Her answer came out as a whisper. “It’s sugar.”

He lifted his thumb to his mouth, absently tasting. His lips twisted in unpleasant surprise.

“Sugar mixed with alum,” she amended.

“Oddly fitting.” He reached for her again, this time leading with the backs of his fingers.

She felt herself leaning forward, seeking his touch.

“Pauline?” a familiar voice interrupted. “Pauline, who’s that man?”

She jumped back and turned to spy Daniela peeking out from the west side of the cottage. After a moment of internal debate, Pauline waved her sister forward. There was no easier way to explain her refusal than to let him see for himself.

“Your grace, may I present my sister, Daniela. Daniela, our guest is a duke. That means you must curtsy and call him ‘your grace.’ ”

Daniela curtsied. “Good day, your grace.”

The words came out thick and nearly unintelligible, the way they always did when Daniela was nervous. Her tongue wasn’t so nimble with strangers.

“The duke was just leaving.”

Daniela curtsied again. “Goodbye, your grace.”

Pauline watched him with keen eyes, waiting.
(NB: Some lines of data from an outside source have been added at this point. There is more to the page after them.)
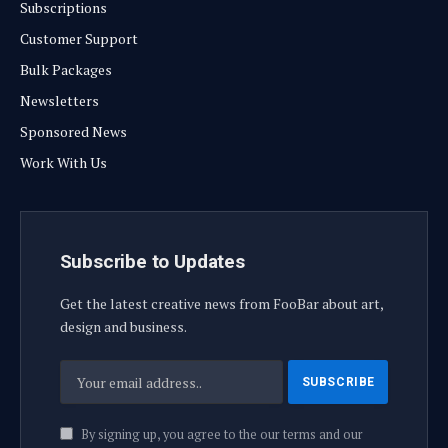
Subscriptions
Customer Support
Bulk Packages
Newsletters
Sponsored News
Work With Us
Subscribe to Updates
Get the latest creative news from FooBar about art,
design and business.
By signing up, you agree to the our terms and our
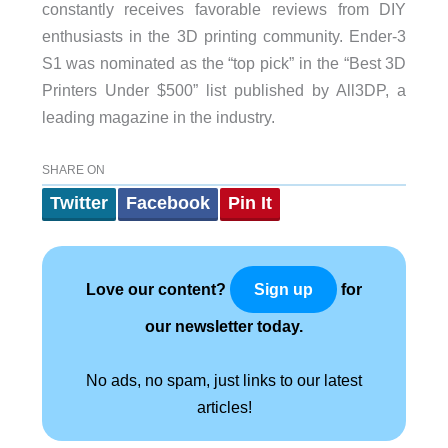
constantly receives favorable reviews from DIY
enthusiasts in the 3D printing community. Ender-3
S1 was nominated as the “top pick” in the “Best 3D
Printers Under $500” list published by All3DP, a
leading magazine in the industry.
SHARE ON
Twitter
Facebook
Pin It
Love our content?
for
Sign up
our newsletter today.
No ads, no spam, just links to our latest
articles!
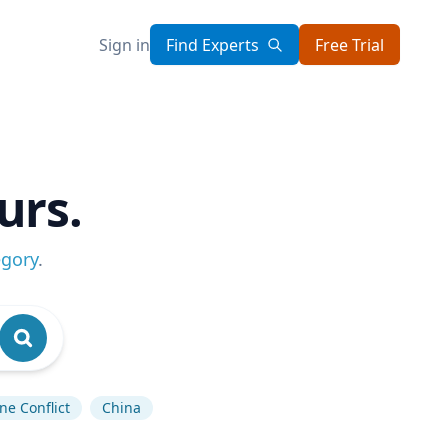
Sign in
Find Experts
Free Trial
urs.
egory
.
ne Conflict
China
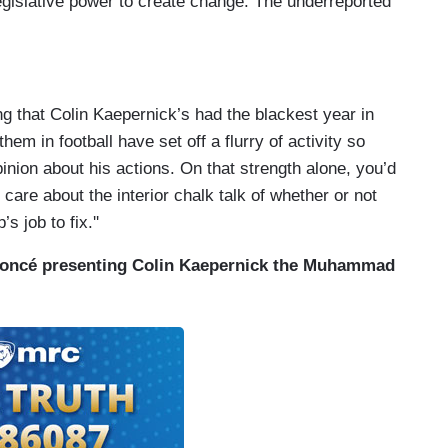
egislative power to create change. The underreported
g that Colin Kaepernick’s had the blackest year in
hem in football have set off a flurry of activity so
nion about his actions. On that strength alone, you’d
 care about the interior chalk talk of whether or not
s job to fix.''
yoncé presenting Colin Kaepernick the Muhammad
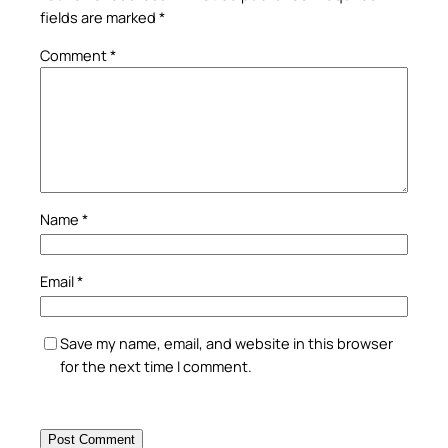
fields are marked
*
Comment
*
Name
*
Email
*
Save my name, email, and website in this browser
for the next time I comment.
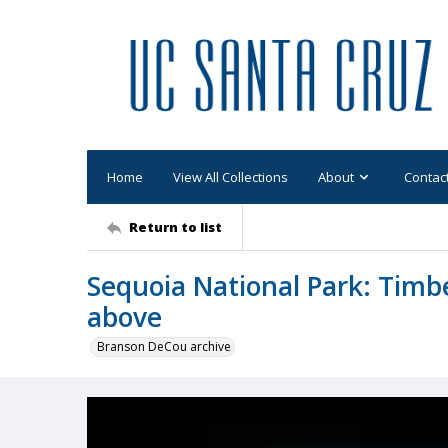
Home
View All Collections
About
Contac
Return to list
Sequoia National Park: Timb
above
Branson DeCou archive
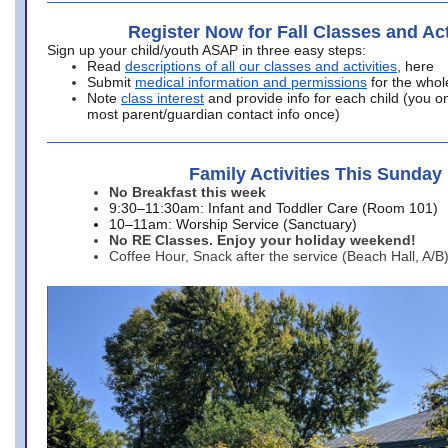
Register Now for Fall Classes and Act
Sign up your child/youth ASAP in three easy steps:
Read
descriptions of all our classes and activities
, here
Submit
medical information and permissions
for the whol
Note
class interest
and provide info for each child (you onl
most parent/guardian contact info once)
Family Activities This Sunday
No Breakfast this week
9:30–11:30am: Infant and Toddler Care (Room 101)
10–11am: Worship Service (Sanctuary)
No RE Classes. Enjoy your holiday weekend!
Coffee Hour, Snack after the service (Beach Hall, A/B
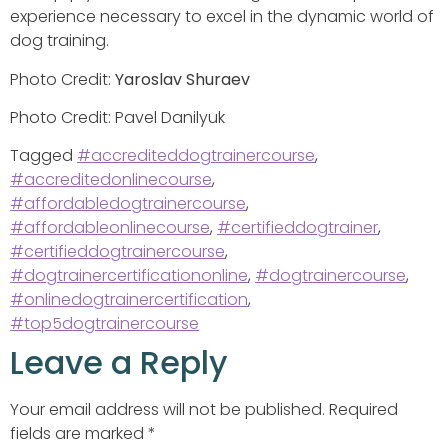
experience necessary to excel in the dynamic world of
dog training.
Photo Credit:
Yaroslav Shuraev
Photo Credit: Pavel Danilyuk
Tagged
#accrediteddogtrainercourse
,
#accreditedonlinecourse
,
#affordabledogtrainercourse
,
#affordableonlinecourse
,
#certifieddogtrainer
,
#certifieddogtrainercourse
,
#dogtrainercertificationonline
,
#dogtrainercourse
,
#onlinedogtrainercertification
,
#top5dogtrainercourse
Leave a Reply
Your email address will not be published.
Required
fields are marked
*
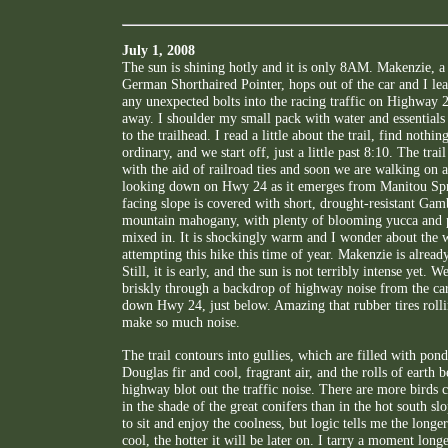
July 1, 2008
The sun is shining hotly and it is only 8AM. Makenzie, 
German Shorthaired Pointer, hops out of the car and I lea
any unexpected bolts into the racing traffic on Highway 2
away. I shoulder my small pack with water and essential
to the trailhead. I read a little about the trail, find nothin
ordinary, and we start off, just a little past 8:10. The trail
with the aid of railroad ties and soon we are walking on a
looking down on Hwy 24 as it emerges from Manitou Spr
facing slope is covered with short, drought-resistant Gam
mountain mahogany, with plenty of blooming yucca and p
mixed in. It is shockingly warm and I wonder about the
attempting this hike this time of year. Makenzie is alread
Still, it is early, and the sun is not terribly intense yet.
briskly through a backdrop of highway noise from the ca
down Hwy 24, just below. Amazing that rubber tires roll
make so much noise.
The trail contours into gullies, which are filled with pond
Douglas fir and cool, fragrant air, and the rolls of earth 
highway blot out the traffic noise. There are more birds c
in the shade of the great conifers than in the hot south slo
to sit and enjoy the coolness, but logic tells me the longe
cool, the hotter it will be later on. I tarry a moment lon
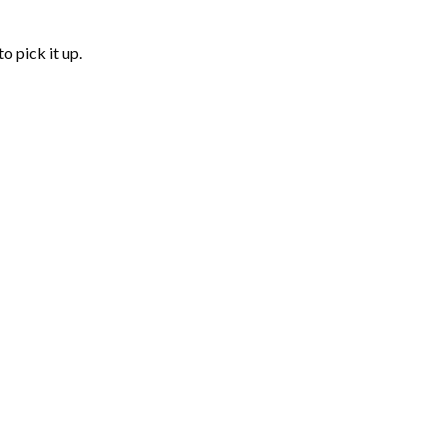
o pick it up.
People of his rank sent their simple folk to asylums or paid someone to tend them in the attic—anything to hide them from view. Still, he would be able to tell. Everyone could always tell within a minute of meeting Daniela.

The familiar anger welled within her, fast and defensive—a response learned from years of deflecting insults and slights. Her hand reflexively made a fist.